Each of the four steps above includes an assignment which should take roughly an hour for your student to complete. (You can join in or fold laundry–your choice.)
Thoughts for the artistically inclined:
Marissa explained that the course has quite a few topics that she already knows instinctively, having flown from the womb with innate artistic ability that she did not inherit from the owner of said womb. She said that it offers lessons that fill in some of the gaps, explaining why and how best to do what she inherently does.
Thoughts for the artistically disinclined:
Parents who can’t even draw stick figures, rest easy. You don’t need to know anything (except how to drive so you can get to the store and buy art supplies). The book is written for the student. The time is the student’s. You don’t need to do or know anything.
That said, it’s a whole lot more fun if you do the program with your children.
Regarding the necessary supplies, we had everything on hand. We are an art family, however, so that may not be the norm for everyone. Still, there’s nothing you have to send a rover to Mars for.
A daughter’s opinion: One of my daughters said, “I like that the student samples are not perfect. It makes me feel like, hey, I can do that. I can even do better than that!”

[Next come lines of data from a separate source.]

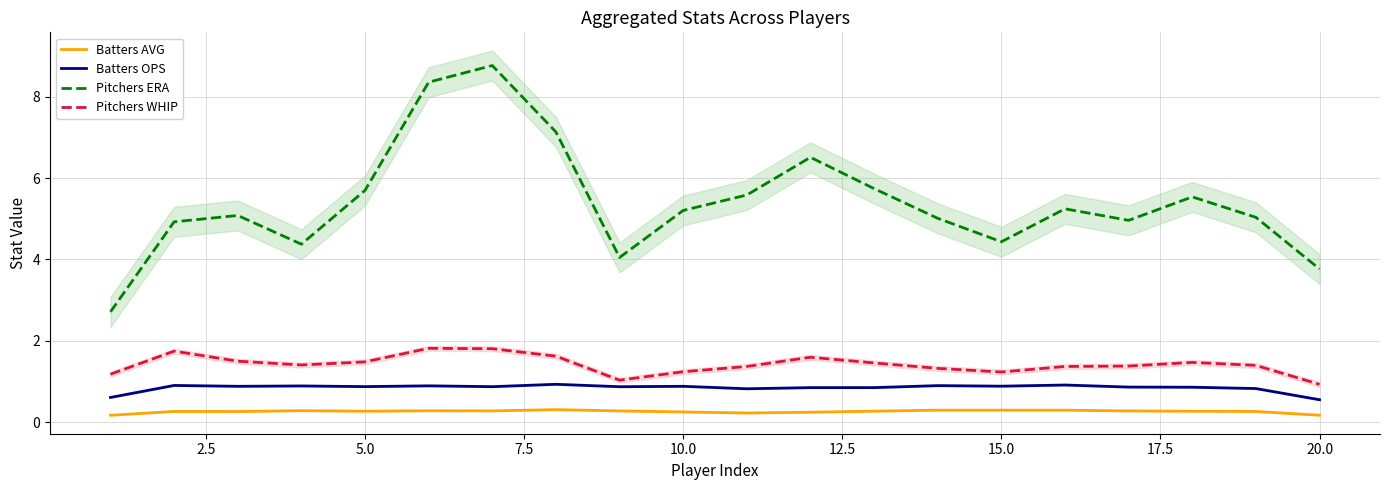

True or false: Batters OPS and Pitchers ERA intersect in this chart.

False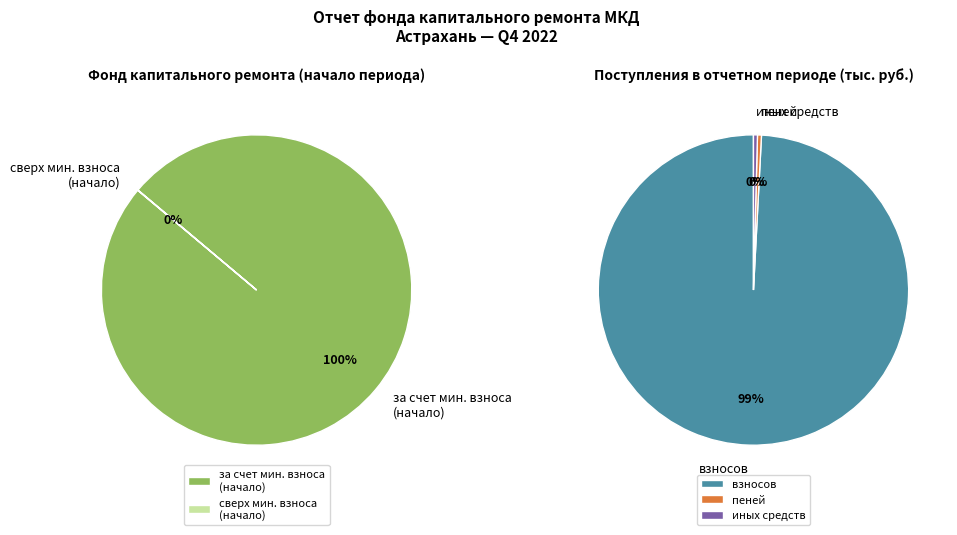

To the nearest percent, what is the average slice percentage?

50%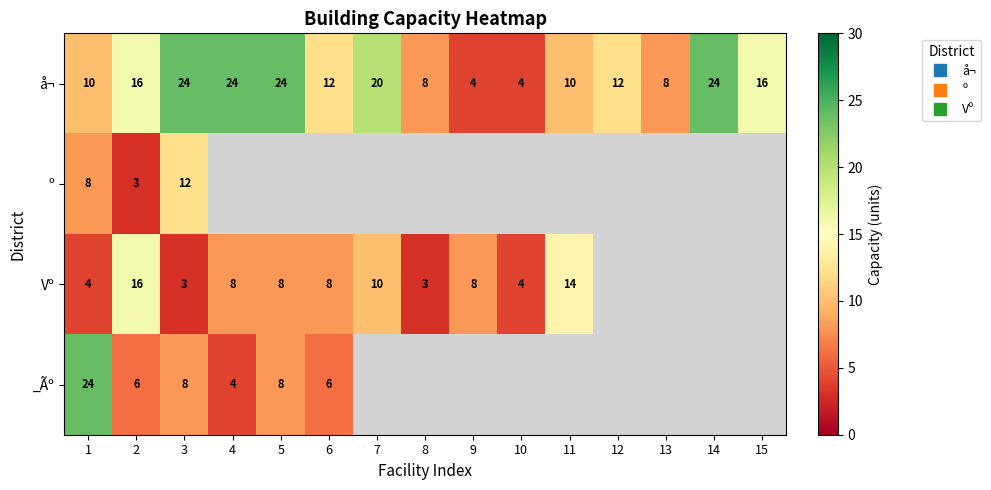

What value does the å¬ series have at 12?

12.0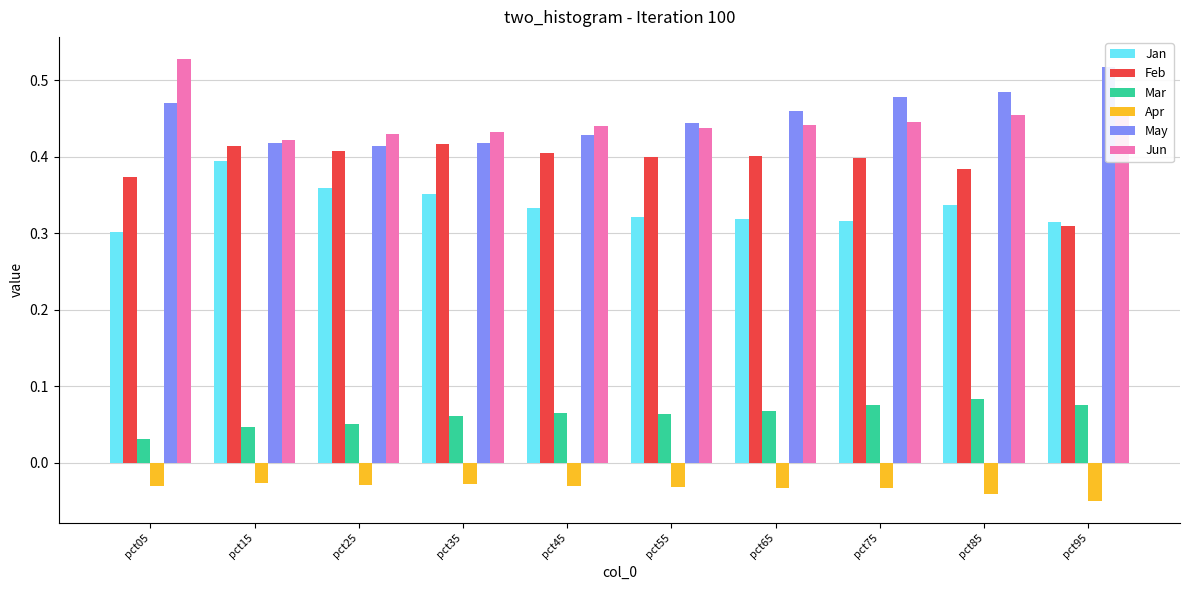

Reading right to left, list all the values displayed in this chart.

Jan: 0.3	0.3	0.3	0.3	0.3	0.3	0.4	0.4	0.4	0.3
Feb: 0.3	0.4	0.4	0.4	0.4	0.4	0.4	0.4	0.4	0.4
Mar: 0.1	0.1	0.1	0.1	0.1	0.1	0.1	0.1	0.0	0.0
Apr: -0.0	-0.0	-0.0	-0.0	-0.0	-0.0	-0.0	-0.0	-0.0	-0.0
May: 0.5	0.5	0.5	0.5	0.4	0.4	0.4	0.4	0.4	0.5
Jun: 0.5	0.5	0.4	0.4	0.4	0.4	0.4	0.4	0.4	0.5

A teaching mama’s opinion: I really like that the program is teaching them to draw realistically. Other programs we’ve tried taught shape and color and lines, and the end result was fun, whimsical, and fake. That’s great, too but I have always wanted to be able to draw, say, a turtle, and have someone say, “Wow! Look at that turtle!” or even just, “It’s a turtle,” instead of “Nice rock. Why’s it green?”
I also like the attention paid to the masters. There’s a reason they’re the masters, and it’s not the whole cutting off the ear thing.
Thoughts on the timing: My children have found the two-projects a week time frame to be unrealistic for them. I would estimate they spend between two and four hours on each of their drawings. (Now, mind you, I have those children who, at the end of a Sunday school or vacation Bible school session are still there working on their art projects…forever!) They would prefer to spend the week on one assignment instead of two, so they can really work on it without it taking up as much of their time as it does with two sessions per week.
On the other hand, two of Marissa’s art mentors encouraged her to “speed up” the process, and do a little more free sketching with less perfectionism. The two-projects-a-week pace might encourage more decisiveness and less perfectionism with the “twins.”
Musings on the approach: This is a different approach to art than some of the other programs we’ve tried. It’s less how-to and more integrative. What does integrative mean, really? In this case, it means you develop certain skills which you then apply to art. You’re not going to walk away from these lessons knowing how to draw a sleeping cat and nothing else. One of my daughters enjoys this; the other just wants the how-to.
If you want realistic drawing lessons with history and analysis tied in, this is a great curriculum. Plus, ARTistic Pursuits Inc. has a line from preschool through high school/adult, so if it works for you, you’re set! I love being set.
Additional thoughts for my fellow roadschoolers:
If you want to do art on the road, you have to be totally committed, because it potentially takes up a lot of space. Space, as you know, is prime real estate in the RVing world. So if you really want your kids to learn to see and draw some of the places you are exploring and people you are meeting (which I highly encourage), and you want to commit to it, take note of this:
The tools you need for this curriculum are not ridiculously extravagant. With the exception of the sketch pad, you could keep everything else in a pencil pouch that you can hook right into a binder or stuff under a pillow–don’t your kids stuff art supplies under their pillows? The sketch pads and the book itself will be your space hogs.
And of course, the book has lay-flat plastic comb binding, which is ideal for the curriculum. Still, comb binding and trailer living are not friends. Someone inevitably leaves the book on the floor of the van and it gets stepped on or the cat knocks it off the bureau (dresser for those of you born in this century) or it gets crammed unceremoniously into the too-small-for-homeschoolers cupboard–in other words, trailer living is abusive to books. That said, this has held up very well so far.
If you do this program, you have to bite the bullet and buy each artist a sketch pad. This will prevent the attack of the paper monster, because everything will be neatly enclosed in a sketch pad. Ah, neatness–how I love thee!
Do I recommend this program for roadschoolers–absolutely yes, if you are committed to getting the supplies. It can really add to your children’s journals of their travels. It’s worth the space.